• What to work on
Reproduce verbatim the stretch of lines from the one containing "entry is 5,24" through the last line of the records, both included.
● ● ●
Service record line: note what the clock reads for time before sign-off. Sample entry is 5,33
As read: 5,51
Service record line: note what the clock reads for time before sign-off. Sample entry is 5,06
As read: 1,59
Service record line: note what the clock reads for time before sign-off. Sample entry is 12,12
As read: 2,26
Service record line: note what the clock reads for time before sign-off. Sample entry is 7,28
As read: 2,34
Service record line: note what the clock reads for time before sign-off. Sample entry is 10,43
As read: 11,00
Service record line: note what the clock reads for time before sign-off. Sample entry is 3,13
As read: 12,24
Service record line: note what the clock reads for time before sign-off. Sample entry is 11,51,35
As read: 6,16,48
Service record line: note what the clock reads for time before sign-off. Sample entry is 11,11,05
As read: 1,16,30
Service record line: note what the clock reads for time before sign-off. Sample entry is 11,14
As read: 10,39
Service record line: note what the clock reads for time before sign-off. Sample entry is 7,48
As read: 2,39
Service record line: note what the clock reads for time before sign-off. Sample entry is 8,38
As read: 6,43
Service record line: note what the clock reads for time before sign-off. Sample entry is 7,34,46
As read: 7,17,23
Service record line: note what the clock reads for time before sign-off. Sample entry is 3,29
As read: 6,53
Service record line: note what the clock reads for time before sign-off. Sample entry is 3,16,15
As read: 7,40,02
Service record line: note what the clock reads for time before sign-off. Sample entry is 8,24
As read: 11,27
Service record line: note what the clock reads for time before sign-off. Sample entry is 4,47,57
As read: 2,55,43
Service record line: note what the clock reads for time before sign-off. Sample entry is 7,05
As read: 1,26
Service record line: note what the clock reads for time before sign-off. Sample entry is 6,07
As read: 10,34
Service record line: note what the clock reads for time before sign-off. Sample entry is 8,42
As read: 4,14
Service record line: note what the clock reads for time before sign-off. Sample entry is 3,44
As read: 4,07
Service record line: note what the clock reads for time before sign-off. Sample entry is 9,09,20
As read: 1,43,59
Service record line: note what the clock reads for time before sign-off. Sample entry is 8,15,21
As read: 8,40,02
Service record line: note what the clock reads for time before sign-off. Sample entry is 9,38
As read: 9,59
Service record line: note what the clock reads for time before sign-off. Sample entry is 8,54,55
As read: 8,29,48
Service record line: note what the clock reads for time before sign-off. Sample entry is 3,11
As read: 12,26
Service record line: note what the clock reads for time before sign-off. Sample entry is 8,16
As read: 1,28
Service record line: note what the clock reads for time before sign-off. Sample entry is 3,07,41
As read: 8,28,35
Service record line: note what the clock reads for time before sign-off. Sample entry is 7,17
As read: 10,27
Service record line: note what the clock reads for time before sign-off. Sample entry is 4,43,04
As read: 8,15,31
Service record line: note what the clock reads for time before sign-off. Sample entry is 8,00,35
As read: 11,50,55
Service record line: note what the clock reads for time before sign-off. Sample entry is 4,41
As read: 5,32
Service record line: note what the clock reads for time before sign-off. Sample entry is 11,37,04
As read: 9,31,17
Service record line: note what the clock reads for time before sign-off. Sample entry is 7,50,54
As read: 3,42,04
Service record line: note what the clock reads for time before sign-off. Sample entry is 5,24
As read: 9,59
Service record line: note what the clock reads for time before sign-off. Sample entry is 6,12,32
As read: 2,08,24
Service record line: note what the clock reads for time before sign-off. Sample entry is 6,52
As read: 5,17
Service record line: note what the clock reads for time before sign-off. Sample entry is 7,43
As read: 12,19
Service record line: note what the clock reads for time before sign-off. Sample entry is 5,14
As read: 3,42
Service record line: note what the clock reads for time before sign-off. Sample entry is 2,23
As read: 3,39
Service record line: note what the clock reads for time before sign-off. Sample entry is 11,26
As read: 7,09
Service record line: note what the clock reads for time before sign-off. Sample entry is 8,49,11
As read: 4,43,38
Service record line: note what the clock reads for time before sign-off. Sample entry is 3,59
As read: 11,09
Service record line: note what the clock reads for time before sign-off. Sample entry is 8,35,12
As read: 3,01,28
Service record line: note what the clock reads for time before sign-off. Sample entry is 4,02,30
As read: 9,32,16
● ● ●
• Result
Service record line: note what the clock reads for time before sign-off. Sample entry is 5,24
As read: 9,59
Service record line: note what the clock reads for time before sign-off. Sample entry is 6,12,32
As read: 2,08,24
Service record line: note what the clock reads for time before sign-off. Sample entry is 6,52
As read: 5,17
Service record line: note what the clock reads for time before sign-off. Sample entry is 7,43
As read: 12,19
Service record line: note what the clock reads for time before sign-off. Sample entry is 5,14
As read: 3,42
Service record line: note what the clock reads for time before sign-off. Sample entry is 2,23
As read: 3,39
Service record line: note what the clock reads for time before sign-off. Sample entry is 11,26
As read: 7,09
Service record line: note what the clock reads for time before sign-off. Sample entry is 8,49,11
As read: 4,43,38
Service record line: note what the clock reads for time before sign-off. Sample entry is 3,59
As read: 11,09
Service record line: note what the clock reads for time before sign-off. Sample entry is 8,35,12
As read: 3,01,28
Service record line: note what the clock reads for time before sign-off. Sample entry is 4,02,30
As read: 9,32,16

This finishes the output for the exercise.